We didn’t know what here would look like, exactly. But you can only outrun incompetence so long, and you can only place so many self-interested, high-risk bets before one blows up in your face. 

And so the Fourth of July weekend found Donald Trump at the nadir of his presidency. 

With 130,000 Americans dead from COVID and the country speeding toward 100,000 new cases a day, the White House announced its surrender: “We need to live with it,” an adviser told NBC News, a grotesque admission of failure from a president who refuses to wear a face-covering in public, who hosted a thousands-strong White House event at Mount Rushmore on Friday night with neither masks nor social distancing, and who relocated his nominating convention from Charlotte to Jacksonville because the former wouldn’t guarantee a packed arena of unmasked celebrants.  

That late August convention, meanwhile, is a shambles. The GOP sunk nearly $40 million into Charlotte that it won’t get back. Now, with Florida logging upward of 10,000 new coronavirus cases a day, donors are wary of shelling out for another convention that might not take place. What’s more, Jacksonville recently enacted the same kind of mask mandate that drove Trump out of Charlotte. 

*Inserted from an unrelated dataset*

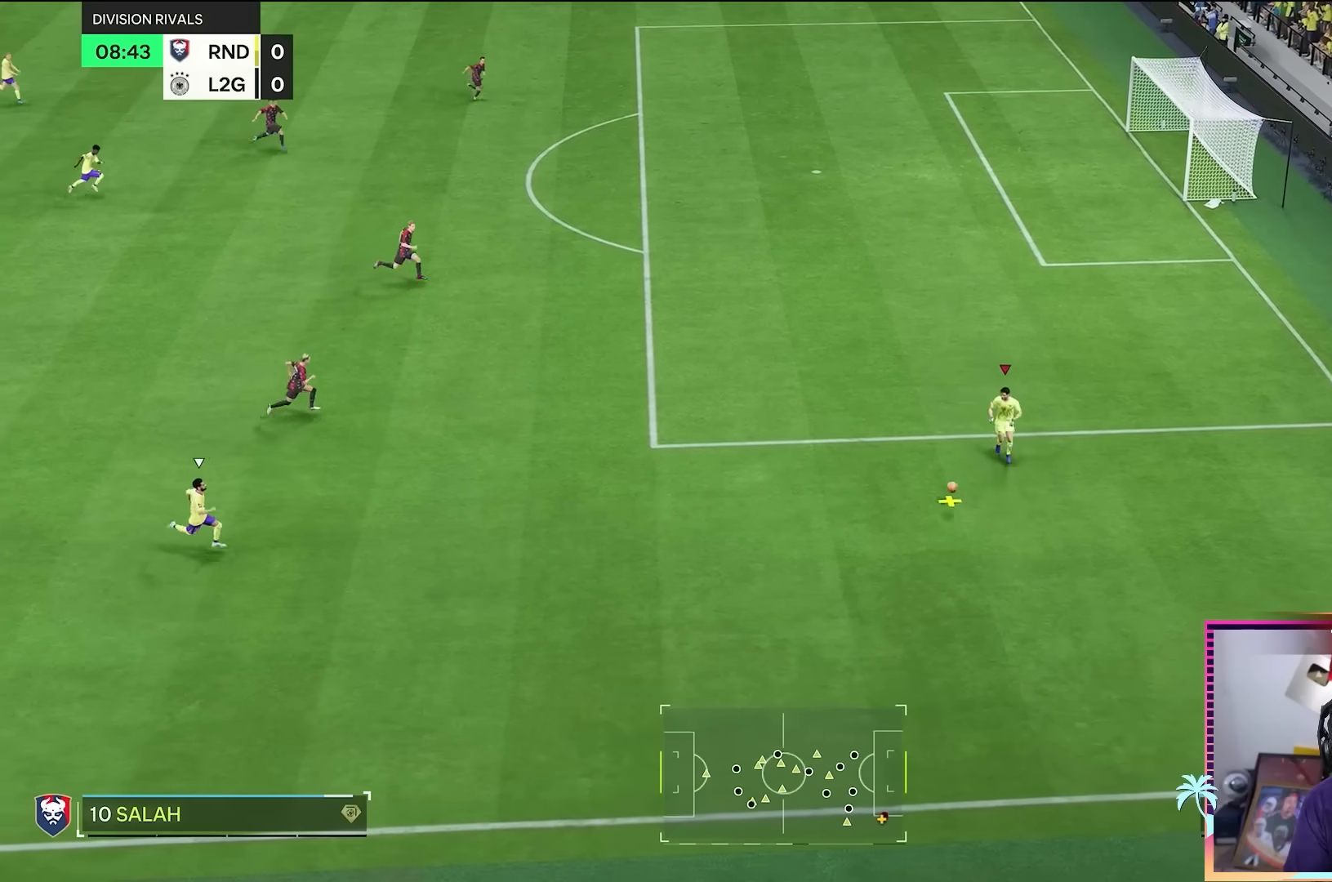
Gameplay with a controller (Xbox layout); each line is a JSON object with the inputs held at the frame after it. "events" lists button and stick changes between this image and that frame as [ms after this image, input, new state], when the widget could be followed in between. Not read: L3 R3.
{"buttons": [], "left_stick": "down-right", "right_stick": "center", "events": []}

Four months before the election, Trump is grasping for silver linings. Having downplayed the coronavirus from the start, desperate not to spook the economy, and demanded that governors allow businesses to reopen despite the lingering pandemic, he took a victory lap following Friday’s jobs reports, which showed the economy adding 4.8 million jobs in June.

“All of this incredible news is the result of historic actions my administration has taken,” Trump boasted at a hastily called news conference. 

Of note: The Department of Labor conducted its jobs survey during the second week of the month, when the country was seeing about 25,000 new COVID cases a day. By early July, that number had risen to more than 50,000; in response, several states walked back their reopening plans, which will dampen whatever economic progress was being made. 

Trump might be the last person to recognize that controlling COVID and restarting the economy are irrevocably linked; the second won’t happen without the first. And now that he’s apparently given up entirely on the first, the second seems unlikely without a vaccine. In other words, this is probably our status quo for another year or so, maybe more. 

On top of all of this, there’s the news that Trump was informed in February — or as early as last year — that the Russian government was paying the Taliban to kill American soldiers in Afghanistan and not only did nothing but insisted that Russia join the G-7. The White House’s explanations — that Trump didn’t read the Presidential Daily Brief, or that he wasn’t told — are bad. The alternative — that he knew and didn’t care — is worse. 

Perhaps, then, it’s no surprise that Trump is down nearly double digits to Joe Biden. Democrats appear likely to expand their control of the House and retake the Senate, too. The usual caveats apply. But barring a dramatic recovery, Trump might take his party down with him. Honestly, it couldn’t happen to a nicer bunch of sycophants

I’m not here, however, to dance on graves. I’m here with a warning. 

There are 16 weeks until the election. After spending his presidency preaching to an already devout choir and basking in their praise, he’s popular among Republicans, but he’s loathed by nearly everyone else. He has one card left to play. 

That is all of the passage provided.